Explain the General Systems Theory. Describe the characteristics of systems.

organizational structures

Answer: The world in which we live is full of systems. Human bodies, business organizations and galaxies are all systems. Although systems theory may appear a bit abstract, we study it for a number of important reasons;

System: A system is a collection of parts that work together harmoniously to achieve specific goals. A system normally has subsystems and functions within an environment.

Subsystem: A unit within a system that shares some or all of the characteristics of that system. An entity is a system or a subsystem depending on the perspective of the user. For example, we can view the accounting department as a subsystem of the entire organization or we can view the same accounting department as the system and the tax section within that department as the subsystem.
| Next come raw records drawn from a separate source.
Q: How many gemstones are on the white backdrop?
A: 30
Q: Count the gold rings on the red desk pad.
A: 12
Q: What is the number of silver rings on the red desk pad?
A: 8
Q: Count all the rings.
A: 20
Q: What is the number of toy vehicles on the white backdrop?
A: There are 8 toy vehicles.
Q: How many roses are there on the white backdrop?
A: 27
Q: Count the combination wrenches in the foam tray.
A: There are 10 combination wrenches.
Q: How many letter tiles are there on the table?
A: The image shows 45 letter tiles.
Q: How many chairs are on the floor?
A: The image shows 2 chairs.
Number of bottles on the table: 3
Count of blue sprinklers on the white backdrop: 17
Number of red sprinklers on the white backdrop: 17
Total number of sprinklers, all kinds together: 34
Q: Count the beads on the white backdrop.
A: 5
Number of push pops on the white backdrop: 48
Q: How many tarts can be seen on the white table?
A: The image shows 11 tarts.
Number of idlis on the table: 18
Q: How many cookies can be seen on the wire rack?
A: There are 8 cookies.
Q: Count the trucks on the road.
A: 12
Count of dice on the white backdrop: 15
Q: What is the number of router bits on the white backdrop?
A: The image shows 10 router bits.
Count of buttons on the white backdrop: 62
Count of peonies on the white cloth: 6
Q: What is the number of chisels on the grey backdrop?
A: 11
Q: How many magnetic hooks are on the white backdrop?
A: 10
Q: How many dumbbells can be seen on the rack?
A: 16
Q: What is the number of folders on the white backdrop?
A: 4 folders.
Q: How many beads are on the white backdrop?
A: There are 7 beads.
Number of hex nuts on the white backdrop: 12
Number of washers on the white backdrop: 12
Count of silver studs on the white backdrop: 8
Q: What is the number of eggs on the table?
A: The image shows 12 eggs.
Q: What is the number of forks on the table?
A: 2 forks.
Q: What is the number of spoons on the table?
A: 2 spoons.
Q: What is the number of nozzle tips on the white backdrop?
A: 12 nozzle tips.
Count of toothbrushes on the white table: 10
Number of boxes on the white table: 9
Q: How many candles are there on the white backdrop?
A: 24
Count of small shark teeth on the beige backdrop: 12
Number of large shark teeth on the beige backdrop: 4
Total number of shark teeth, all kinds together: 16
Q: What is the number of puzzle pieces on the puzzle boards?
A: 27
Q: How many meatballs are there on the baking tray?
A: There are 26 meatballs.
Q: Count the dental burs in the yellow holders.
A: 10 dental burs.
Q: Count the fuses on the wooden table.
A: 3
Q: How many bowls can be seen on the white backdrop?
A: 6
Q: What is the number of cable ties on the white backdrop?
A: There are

Environment: The world surrounding the system. The system is a subsystem of the environment.

System Theory

System components


A system has five primary components:

  1. Input (Machines, manpower, raw materials, money, time, and so on).
  2. Processes (Policies, procedures, and operations that convert data into information).
  3. Output (information in the right format, conveyed at the right time and place to the right person).
  4. Feedback (data about the performance of the system).
  5. Control (processing the feedback and taking the necessary action).

Types of system:

  1. Open system: A system with a feedback mechanism that promotes the free exchange of information between the system and external entities.
  2. Closed system: Systems that neither transmits any information to the outside world nor receives any information from the outside world. There are few, if any, closed systems in the real world.

Characteristics of systems:

  1. Every system has a purpose.
  2. Most systems have five components; input, processes, output, feedback, and control.
  3. Systems are made up of subsystems, whose goals are referred to as sub goals.
  4. The goals of a system are more important that the sub goals of its subsystems.
  5. Subsystems are guided both by their individual goals and by their relationships with other subsystems within the system.
  6. Subsystems must work together in harmony to achieve system goals.